Workflow template with a HTTP_REQUEST step pointing at kubernetes.default.svc — same outcome, step fails with "URL rejected by SSRF policy".
SLA Portal daily push to http://sla-portal.sla-portal.svc:80/api/v1/report — works because allowedEgressNamespaces has sla-portal. If you deploy SLA Portal to a different namespace, update the list.
Container tries to write outside /var/log/itops or /tmp — fails because readOnlyRootFilesystem is on. Those two paths are emptyDir-mounted for you (SLA reports + scratch).

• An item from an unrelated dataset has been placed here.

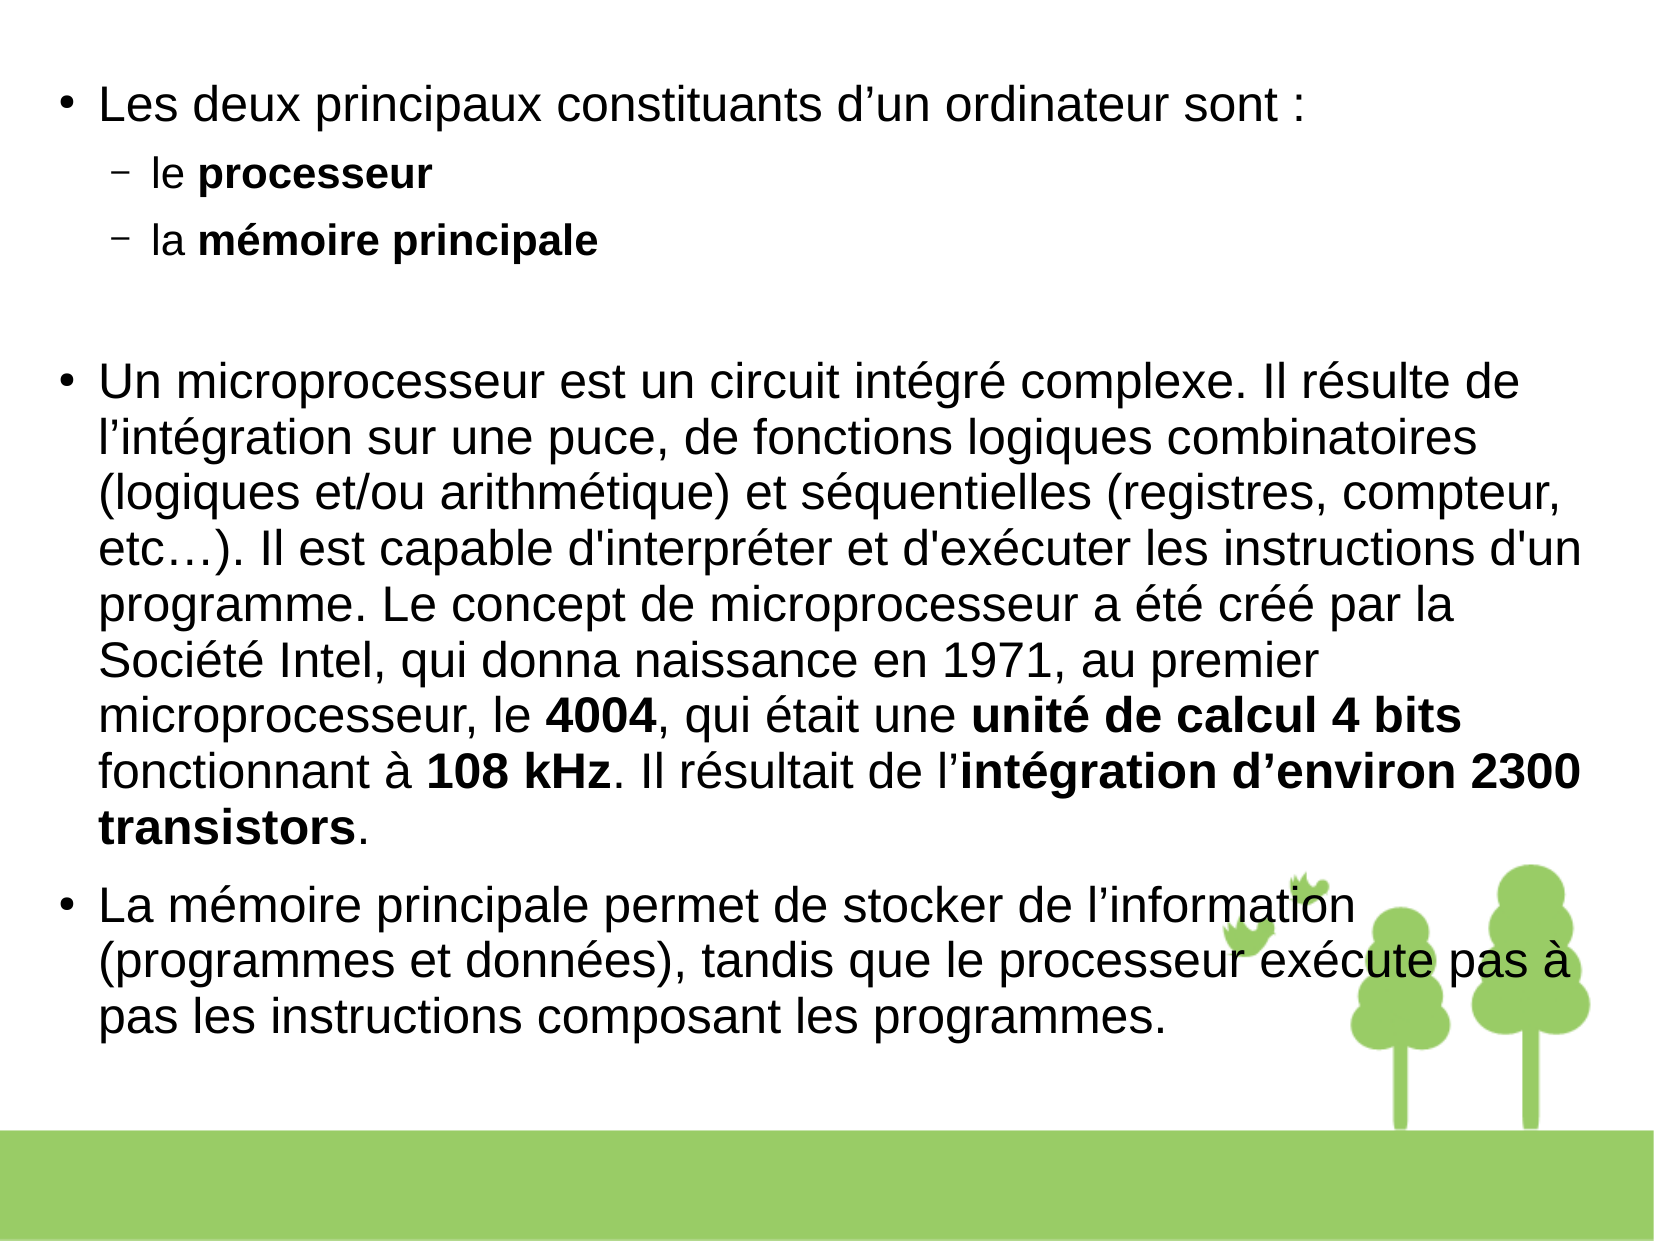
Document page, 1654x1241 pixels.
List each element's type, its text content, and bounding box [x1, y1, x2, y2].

list Les deux principaux constituants d’un ordinateur sont : le processeur la mémoire principale Un microprocesseur est un circuit intégré complexe. Il résulte de l’intégration sur une puce, de fonctions logiques combinatoires (logiques et/ou arithmétique) et séquentielles (registres, compteur, etc…). Il est capable d'interpréter et d'exécuter les instructions d'un programme. Le concept de microprocesseur a été créé par la Société Intel, qui donna naissance en 1971, au premier microprocesseur, le 4004, qui était une unité de calcul 4 bits fonctionnant à 108 kHz. Il résultait de l’intégration d’environ 2300 transistors. La mémoire principale permet de stocker de l’information (programmes et données), tandis que le processeur exécute pas à pas les instructions composant les programmes. [45, 75, 1591, 1051]
picture [0, 0, 1654, 1241]
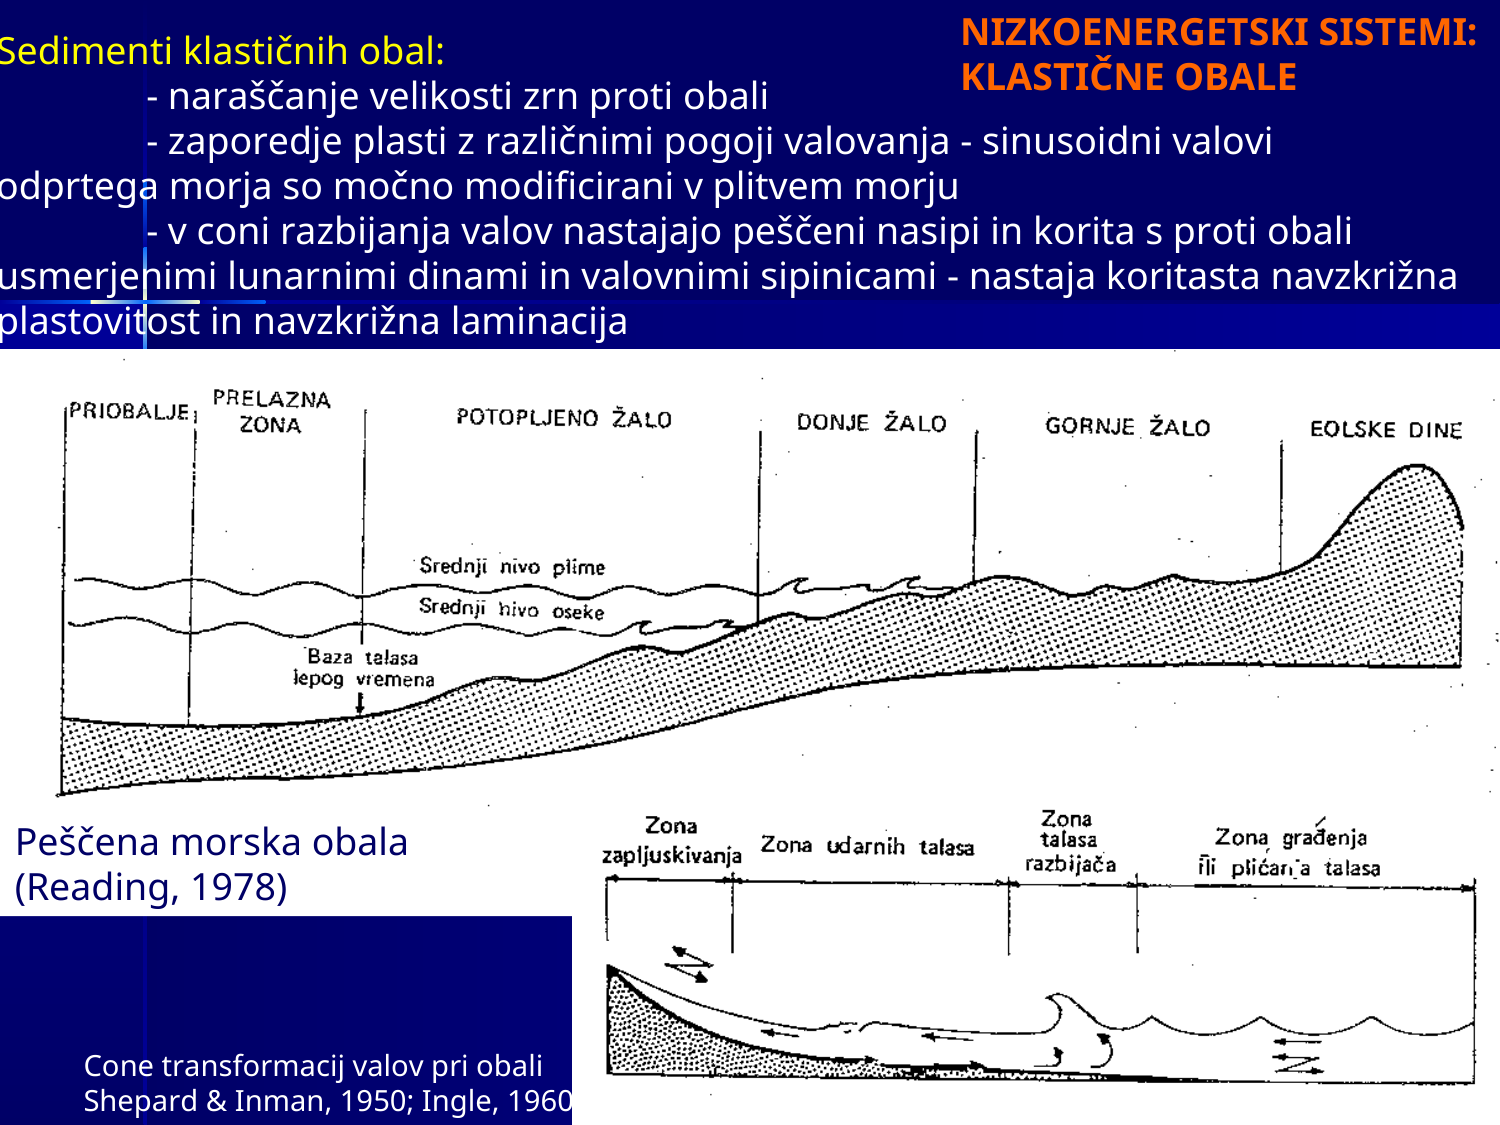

helm install itops itops/itops -n itops --create-namespace -f my-values.yaml

Default login: admin / Password123! (change after first login)

Istio Support

If your cluster uses Istio instead of nginx Ingress:

istio:
  enabled: true
  tls:
    enabled: true
    credentialName: "my-tls-cert"

ingress:
  enabled: false   # disable nginx Ingress
uiIngress:
  enabled: false

External Database

To use an existing PostgreSQL instead of the bundled one:

postgresql:
  enabled: false

env:
  ITOPS_DATABASE_HOST: "my-postgres.default"
  ITOPS_DATABASE_PORT: "5432"
  ITOPS_DATABASE_NAME: "itops"
  ITOPS_DATABASE_USER: "itops"

secretEnv:
  ITOPS_DATABASE_PASSWORD: "my-db-password"

Plugin Management

Plugins (Ticketing, SLA) can be enabled/disabled from the admin UI at /admin/plugins. Disabling a plugin hides its menus and stops background processing, but preserves all existing data.